Almost any model priced at the Kanjo 84’s $700 MSRP will satisfy the low-bar demands of intermediates. The beauty of the Kanjo 84 is it won’t overwhelm the first-time ski buyer yet has the performance ceiling of a much more expensive model. For a skier who can only get out a few times a year and is likely to spend that time on groomers, the Kanjo 84 is an outstanding value.
You can tell a lot about a ski by its immediate family. Rossi’s Hero Elite Plus Ti is closely related to the Hero Elite LT Ti and ST Ti, both legit non-FIS Race models, even though the Plus Ti’s plus-sized shape (78mm) is many mm’s more ample than the 71mm waist of the LT Ti and 68mm midriff on the SL Ti. The Hero Elite Plus Ti not only uses the same construction as its gate-bashing sibs, its sidecut radius is the same as the ST’s in the167cm size preferred by slalom specialists.
Two years ago, Rossi converted all of the Hero Elite clan to a new damping system, Line Control Technology. (LCT). Instead of using horizontal sheets of Titanal, as has been the case for decades among race models, LCT uses a vertical Ti laminate down the center of the ski so the forebody is more resistant to deflection. Torsional rigidity is softened a tad to allow the deep sidecut to engage gradually and progressively as the ski is tipped and pressured. “Stable and forgiving into the turn,” assures Scott Sahr from Aspen Ski and Board, “without compromising edge contact.”
Head is the only ski maker with a license to use Graphene, carbon in a one-atom thick matrix, which allows its engineers to stiffen or soften flex with minimal affect on mass. To maintain this weight advantage, the heaviest component in the core is a slice of poplar next to the sidewall; the rest of it is a synthetic honeycomb called Koroyd and a quotient of Karuba, an ultralight wood commonly found in Alpine Touring skis. The Kore 105 gets its power and energy from the carbon, fiberglass and Graphene that are laminated around this exotic core.
This recitation of low-mass components makes it sound as though the Kore’s only selling feature is its lightweight chassis.
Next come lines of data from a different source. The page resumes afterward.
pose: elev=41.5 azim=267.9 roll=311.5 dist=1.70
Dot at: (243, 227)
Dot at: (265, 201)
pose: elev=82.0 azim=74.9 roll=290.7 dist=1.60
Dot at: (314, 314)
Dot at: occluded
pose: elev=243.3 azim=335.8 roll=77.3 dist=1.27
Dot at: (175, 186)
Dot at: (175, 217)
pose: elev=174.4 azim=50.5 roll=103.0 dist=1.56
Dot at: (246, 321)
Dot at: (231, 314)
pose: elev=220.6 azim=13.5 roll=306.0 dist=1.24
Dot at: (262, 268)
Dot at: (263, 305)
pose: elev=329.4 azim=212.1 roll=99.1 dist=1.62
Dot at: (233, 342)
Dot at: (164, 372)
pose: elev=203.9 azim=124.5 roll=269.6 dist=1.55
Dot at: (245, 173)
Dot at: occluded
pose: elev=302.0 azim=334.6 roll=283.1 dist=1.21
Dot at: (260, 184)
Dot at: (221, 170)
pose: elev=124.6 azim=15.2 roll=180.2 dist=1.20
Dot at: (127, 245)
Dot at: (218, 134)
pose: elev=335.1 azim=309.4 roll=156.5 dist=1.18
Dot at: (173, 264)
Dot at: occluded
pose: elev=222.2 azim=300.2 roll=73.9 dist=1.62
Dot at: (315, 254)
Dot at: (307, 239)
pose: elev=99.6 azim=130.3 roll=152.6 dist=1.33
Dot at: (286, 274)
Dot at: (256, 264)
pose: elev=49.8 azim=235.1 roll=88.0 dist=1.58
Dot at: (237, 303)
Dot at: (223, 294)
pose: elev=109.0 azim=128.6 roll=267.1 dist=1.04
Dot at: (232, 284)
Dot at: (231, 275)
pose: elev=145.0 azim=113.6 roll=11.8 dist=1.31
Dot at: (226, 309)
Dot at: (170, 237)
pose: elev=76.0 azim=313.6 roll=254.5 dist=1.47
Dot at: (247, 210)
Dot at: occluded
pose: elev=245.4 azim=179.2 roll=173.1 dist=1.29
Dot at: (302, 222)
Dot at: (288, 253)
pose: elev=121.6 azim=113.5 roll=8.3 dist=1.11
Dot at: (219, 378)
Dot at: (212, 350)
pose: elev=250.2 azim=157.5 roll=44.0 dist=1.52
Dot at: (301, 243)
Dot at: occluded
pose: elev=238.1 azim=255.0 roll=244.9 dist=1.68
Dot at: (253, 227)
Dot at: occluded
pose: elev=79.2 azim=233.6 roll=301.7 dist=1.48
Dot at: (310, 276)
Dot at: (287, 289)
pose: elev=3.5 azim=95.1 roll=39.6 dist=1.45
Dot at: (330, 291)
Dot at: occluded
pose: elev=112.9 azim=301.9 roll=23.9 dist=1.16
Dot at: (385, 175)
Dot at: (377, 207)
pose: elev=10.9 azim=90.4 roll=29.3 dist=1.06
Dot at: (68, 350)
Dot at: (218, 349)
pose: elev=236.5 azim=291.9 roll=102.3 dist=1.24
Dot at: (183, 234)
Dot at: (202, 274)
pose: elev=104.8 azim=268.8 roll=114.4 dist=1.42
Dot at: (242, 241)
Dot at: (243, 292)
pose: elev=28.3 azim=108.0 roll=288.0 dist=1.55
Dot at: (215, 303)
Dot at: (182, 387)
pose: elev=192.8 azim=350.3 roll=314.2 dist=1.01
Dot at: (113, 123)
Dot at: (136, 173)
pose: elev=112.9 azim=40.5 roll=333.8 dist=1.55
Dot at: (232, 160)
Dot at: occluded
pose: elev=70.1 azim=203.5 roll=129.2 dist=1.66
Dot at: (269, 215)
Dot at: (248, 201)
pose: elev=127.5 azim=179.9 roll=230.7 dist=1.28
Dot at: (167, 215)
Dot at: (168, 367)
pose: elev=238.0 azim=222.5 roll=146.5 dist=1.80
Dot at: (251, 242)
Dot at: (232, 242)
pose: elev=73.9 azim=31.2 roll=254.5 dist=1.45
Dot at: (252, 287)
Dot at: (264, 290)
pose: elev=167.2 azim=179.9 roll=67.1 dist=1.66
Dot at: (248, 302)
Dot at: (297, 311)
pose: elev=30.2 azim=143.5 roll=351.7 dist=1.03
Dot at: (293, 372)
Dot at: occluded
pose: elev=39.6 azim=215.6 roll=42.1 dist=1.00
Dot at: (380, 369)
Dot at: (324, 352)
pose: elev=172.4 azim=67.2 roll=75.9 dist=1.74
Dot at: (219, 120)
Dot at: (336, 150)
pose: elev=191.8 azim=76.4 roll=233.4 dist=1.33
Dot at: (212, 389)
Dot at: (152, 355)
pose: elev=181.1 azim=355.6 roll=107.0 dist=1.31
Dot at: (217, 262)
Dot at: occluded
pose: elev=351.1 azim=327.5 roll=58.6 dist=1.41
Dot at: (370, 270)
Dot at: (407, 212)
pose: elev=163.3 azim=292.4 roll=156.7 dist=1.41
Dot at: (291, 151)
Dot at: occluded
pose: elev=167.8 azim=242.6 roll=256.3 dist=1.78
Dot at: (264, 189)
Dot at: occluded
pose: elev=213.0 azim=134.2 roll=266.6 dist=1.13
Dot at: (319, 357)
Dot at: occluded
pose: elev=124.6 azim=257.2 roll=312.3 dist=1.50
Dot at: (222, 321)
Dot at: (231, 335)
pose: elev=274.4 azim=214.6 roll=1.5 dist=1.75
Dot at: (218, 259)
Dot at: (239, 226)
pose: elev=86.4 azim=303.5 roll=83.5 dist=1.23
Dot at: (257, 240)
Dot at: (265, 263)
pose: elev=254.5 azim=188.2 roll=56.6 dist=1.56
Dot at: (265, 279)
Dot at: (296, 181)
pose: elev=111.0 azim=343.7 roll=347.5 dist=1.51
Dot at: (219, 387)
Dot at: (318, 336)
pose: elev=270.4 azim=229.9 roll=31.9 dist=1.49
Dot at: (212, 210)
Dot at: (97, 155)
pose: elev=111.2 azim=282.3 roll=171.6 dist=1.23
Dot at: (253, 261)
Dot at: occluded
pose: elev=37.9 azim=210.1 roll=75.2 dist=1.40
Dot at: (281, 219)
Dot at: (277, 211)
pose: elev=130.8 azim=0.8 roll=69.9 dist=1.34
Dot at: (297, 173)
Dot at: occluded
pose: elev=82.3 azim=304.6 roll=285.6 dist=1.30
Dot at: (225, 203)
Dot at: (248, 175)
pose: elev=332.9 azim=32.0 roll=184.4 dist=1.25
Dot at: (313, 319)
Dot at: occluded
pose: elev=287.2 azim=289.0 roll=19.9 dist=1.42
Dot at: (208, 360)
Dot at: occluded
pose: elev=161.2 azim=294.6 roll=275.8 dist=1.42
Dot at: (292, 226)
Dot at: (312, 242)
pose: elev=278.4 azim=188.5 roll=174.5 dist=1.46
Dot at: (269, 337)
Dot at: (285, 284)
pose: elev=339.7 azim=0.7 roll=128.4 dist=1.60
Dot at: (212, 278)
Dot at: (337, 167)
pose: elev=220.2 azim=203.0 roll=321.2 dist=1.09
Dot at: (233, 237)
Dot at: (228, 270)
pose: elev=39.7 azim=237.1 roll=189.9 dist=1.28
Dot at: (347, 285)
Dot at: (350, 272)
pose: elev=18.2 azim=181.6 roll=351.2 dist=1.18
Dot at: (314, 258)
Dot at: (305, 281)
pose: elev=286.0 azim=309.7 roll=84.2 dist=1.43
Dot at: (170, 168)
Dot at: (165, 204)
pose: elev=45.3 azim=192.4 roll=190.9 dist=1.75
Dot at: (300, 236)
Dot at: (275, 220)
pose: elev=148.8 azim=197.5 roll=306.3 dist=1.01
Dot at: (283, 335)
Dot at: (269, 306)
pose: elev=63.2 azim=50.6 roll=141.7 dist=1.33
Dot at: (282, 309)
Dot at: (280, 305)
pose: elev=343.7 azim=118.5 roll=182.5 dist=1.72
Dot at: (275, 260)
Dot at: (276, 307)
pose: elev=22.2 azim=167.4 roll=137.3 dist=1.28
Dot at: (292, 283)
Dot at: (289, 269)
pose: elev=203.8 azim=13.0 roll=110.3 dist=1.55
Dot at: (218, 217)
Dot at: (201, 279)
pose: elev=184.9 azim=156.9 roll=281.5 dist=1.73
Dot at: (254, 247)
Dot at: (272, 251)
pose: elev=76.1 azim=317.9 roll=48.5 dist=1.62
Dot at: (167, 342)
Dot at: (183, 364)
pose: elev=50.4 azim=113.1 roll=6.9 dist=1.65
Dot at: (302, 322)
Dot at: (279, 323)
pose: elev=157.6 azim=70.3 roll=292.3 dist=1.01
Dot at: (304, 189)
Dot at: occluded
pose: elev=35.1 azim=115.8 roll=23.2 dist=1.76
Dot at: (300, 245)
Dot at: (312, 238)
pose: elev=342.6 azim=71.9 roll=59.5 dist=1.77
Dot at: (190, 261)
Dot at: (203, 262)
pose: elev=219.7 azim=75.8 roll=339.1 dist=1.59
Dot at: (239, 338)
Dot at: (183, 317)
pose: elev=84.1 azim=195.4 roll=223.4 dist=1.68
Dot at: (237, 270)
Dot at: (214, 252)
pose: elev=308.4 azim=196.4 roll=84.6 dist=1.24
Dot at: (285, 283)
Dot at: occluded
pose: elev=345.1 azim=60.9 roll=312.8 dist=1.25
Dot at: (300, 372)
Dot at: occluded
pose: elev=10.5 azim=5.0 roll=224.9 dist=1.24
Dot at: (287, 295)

There’s no question that the Kore design is laser-focused on keeping the ski light, but if that were its only accomplishment it wouldn’t be such a big deal. What makes the Kore construction remarkable is that it’s light but never wimpy. Once you ski it for a few runs you forget about the lightweight and just ski as you would normally, only with less labor and fatigue.
“The dampest lightweight ski ever, awesome energy and snow feel. Works all day inbounds or backcountry,” raved Lucas from Footloose. “[My] favorite ski in the test.” One of The Sport Loft cohort captured its multiple personalities: “Soft for the soft snow, stiff and stable for the hard snow. For the weight, the best ski for the money, period.”